🤖 AI Summary
To address the high computational cost of attention mechanisms and the difficulty in balancing spatial fidelity with efficiency under resource-constrained settings, this paper proposes the Pyramid Sparse Transformer (PST)—a lightweight, plug-and-play multi-scale feature fusion module. PST introduces a coarse-to-fine dynamic token selection strategy coupled with shared attention parameters, and pioneers a two-stage collaborative mechanism: training employs only coarse-grained attention, while fine-grained enhancement is seamlessly activated during inference—without retraining—yielding immediate performance gains. Designed for hardware efficiency and modularity, PST integrates effortlessly into existing architectures. On YOLOv11 variants, it improves COCO mAP by 0.4–0.9%; on ImageNet, it boosts top-1 accuracy by 6.5%, 1.7%, and 1.0% for ResNet-18, -50, and -101, respectively, with negligible increase in inference latency.
📝 Abstract
Feature fusion is critical for high-performance vision models but often incurs prohibitive complexity.
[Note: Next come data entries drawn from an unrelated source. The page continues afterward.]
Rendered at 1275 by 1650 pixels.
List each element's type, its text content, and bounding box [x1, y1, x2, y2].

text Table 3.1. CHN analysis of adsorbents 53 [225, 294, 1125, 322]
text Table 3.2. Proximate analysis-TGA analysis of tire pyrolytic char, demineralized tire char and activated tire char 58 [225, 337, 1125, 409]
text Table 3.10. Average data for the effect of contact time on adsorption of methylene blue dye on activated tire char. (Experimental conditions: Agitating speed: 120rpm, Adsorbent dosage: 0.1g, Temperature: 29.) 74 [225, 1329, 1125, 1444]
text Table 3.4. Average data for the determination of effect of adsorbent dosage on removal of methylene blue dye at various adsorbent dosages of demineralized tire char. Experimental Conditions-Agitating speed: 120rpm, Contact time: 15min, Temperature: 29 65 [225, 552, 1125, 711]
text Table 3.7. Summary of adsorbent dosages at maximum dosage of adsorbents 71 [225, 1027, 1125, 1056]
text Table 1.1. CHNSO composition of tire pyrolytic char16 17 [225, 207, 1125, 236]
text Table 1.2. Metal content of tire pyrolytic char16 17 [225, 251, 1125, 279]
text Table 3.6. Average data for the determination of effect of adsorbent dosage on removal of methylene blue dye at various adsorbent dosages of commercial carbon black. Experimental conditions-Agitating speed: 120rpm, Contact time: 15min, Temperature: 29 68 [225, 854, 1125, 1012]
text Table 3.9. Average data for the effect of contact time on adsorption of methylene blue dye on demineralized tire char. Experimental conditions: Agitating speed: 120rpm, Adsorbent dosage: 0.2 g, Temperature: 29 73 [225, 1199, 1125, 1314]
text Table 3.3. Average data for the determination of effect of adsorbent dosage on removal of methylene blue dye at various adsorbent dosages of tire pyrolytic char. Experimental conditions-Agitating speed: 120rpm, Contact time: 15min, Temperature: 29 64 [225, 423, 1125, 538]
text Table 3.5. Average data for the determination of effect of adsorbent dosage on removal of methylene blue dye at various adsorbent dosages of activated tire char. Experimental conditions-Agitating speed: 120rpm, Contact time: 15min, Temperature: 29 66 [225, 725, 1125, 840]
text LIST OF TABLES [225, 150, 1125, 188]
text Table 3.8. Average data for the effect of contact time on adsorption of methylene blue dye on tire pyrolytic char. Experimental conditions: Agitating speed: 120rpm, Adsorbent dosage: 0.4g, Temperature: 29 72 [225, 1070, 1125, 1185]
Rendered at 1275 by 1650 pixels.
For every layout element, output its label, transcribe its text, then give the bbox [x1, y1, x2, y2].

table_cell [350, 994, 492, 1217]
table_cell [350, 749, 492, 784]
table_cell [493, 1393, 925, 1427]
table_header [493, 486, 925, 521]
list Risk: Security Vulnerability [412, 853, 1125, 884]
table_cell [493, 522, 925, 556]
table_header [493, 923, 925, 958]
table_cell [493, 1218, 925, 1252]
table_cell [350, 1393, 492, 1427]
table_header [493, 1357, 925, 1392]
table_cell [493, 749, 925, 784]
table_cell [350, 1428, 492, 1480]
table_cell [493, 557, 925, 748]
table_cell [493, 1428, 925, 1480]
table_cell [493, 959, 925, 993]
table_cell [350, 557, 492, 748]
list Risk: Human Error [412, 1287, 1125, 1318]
However, prevailing attention-based fusion methods often involve significant computational complexity and implementation challenges, limiting their efficiency in resource-constrained environments. To address these issues, we introduce the Pyramid Sparse Transformer (PST), a lightweight, plug-and-play module that integrates coarse-to-fine token selection and shared attention parameters to reduce computation while preserving spatial detail. PST can be trained using only coarse attention and seamlessly activated at inference for further accuracy gains without retraining. When added to state-of-the-art real-time detection models, such as YOLOv11-N/S/M, PST yields mAP improvements of 0.9%, 0.5%, and 0.4% on MS COCO with minimal latency impact. Likewise, embedding PST into ResNet-18/50/101 as backbones, boosts ImageNet top-1 accuracy by 6.5%, 1.7%, and 1.0%, respectively. These results demonstrate PST's effectiveness as a simple, hardware-friendly enhancement for both detection and classification tasks.